Partial derivatives & the gradient

continues from lesson 2 — values defined earlier in the course stay live here

ELI5: a partial derivative wiggles one variable while holding the others still — the slope in just that direction. We measure them numerically below. Bundle the partials together and you get the gradient, the arrow pointing steepest uphill.

df_{dx} = \frac{\mathrm{f2}\left(2 + 0.000001, 3\right) - \mathrm{f2}\left(2, 3\right)}{0.000001}

4.0000

∂f/∂x at (2,3): should be 2x = 4

df_{dy} = \frac{\mathrm{f2}\left(2, 3 + 0.000001\right) - \mathrm{f2}\left(2, 3\right)}{0.000001}

6.0000

∂f/∂y at (2,3): should be 2y = 6

✓ pass

abs(df_{dx} - 4) < 1e-3 and abs(df_{dy} - 6) < 1e-3

both partials match the hand-calculated slopes

Real-world hook: the gradient is the workhorse of machine learning — "gradient descent" repeatedly steps downhill on the error landscape to train a model. It's also heat flow (down the temperature gradient) and a hiker's steepest path.

Try it yourself: for g(x, y) = x²·y, find ∂g/∂x at (3, 2). (By hand that's 2xy = 2·3·2.)

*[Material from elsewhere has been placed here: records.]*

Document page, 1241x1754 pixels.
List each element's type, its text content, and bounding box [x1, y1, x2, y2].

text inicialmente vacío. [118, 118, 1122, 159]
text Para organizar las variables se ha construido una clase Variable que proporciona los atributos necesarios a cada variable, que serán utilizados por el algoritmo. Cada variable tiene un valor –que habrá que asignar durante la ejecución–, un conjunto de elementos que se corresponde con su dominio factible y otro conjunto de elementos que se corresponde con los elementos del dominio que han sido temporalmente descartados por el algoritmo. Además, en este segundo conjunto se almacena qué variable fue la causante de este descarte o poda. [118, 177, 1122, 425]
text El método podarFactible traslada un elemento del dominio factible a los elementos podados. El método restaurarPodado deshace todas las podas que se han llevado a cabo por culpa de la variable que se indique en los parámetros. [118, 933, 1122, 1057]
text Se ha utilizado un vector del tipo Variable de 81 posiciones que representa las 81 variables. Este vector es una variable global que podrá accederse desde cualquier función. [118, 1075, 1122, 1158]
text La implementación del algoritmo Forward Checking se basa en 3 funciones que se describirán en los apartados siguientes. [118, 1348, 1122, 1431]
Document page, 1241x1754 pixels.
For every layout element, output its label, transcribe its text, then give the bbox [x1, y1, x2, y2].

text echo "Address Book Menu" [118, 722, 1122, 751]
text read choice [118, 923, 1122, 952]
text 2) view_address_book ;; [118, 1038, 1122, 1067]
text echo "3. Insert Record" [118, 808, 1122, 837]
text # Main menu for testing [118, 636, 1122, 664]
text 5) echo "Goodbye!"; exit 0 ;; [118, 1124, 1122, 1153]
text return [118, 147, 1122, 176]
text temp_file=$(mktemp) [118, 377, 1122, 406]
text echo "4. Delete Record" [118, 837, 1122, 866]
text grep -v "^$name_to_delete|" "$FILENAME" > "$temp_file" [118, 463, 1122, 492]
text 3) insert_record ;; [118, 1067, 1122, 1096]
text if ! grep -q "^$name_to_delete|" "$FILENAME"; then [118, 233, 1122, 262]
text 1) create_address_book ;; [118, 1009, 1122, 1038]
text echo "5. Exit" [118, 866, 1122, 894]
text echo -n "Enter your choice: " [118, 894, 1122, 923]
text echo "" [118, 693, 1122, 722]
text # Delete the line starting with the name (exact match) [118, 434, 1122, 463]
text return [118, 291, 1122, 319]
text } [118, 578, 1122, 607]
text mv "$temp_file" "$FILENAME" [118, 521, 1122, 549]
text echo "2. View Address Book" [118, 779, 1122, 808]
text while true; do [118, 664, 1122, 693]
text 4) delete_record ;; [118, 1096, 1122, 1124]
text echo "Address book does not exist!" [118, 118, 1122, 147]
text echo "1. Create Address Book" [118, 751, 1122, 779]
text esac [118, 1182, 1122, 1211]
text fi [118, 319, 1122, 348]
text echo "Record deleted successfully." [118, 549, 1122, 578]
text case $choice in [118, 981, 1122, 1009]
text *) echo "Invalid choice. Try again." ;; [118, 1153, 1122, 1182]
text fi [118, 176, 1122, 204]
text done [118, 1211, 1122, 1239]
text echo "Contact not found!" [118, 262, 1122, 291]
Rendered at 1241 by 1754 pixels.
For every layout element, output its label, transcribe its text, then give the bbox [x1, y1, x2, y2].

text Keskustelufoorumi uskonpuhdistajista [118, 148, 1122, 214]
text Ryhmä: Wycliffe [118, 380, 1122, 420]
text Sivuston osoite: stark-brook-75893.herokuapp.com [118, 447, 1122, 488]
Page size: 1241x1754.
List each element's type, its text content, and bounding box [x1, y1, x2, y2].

g3\left(x, y\right) = x^{2} \cdot y

gx_{you} = 12

✏️ Your turn: find ∂g/∂x of x²y at (3, 2). The check compares your value to the true partial slope.

✓ pass

\mathrm{abs}\left(gx_{you} - \frac{\mathrm{g3}\left(3 + 0.000001, 2\right) - \mathrm{g3}\left(3, 2\right)}{0.000001}\right) < 0.01

green when it matches the measured partial derivative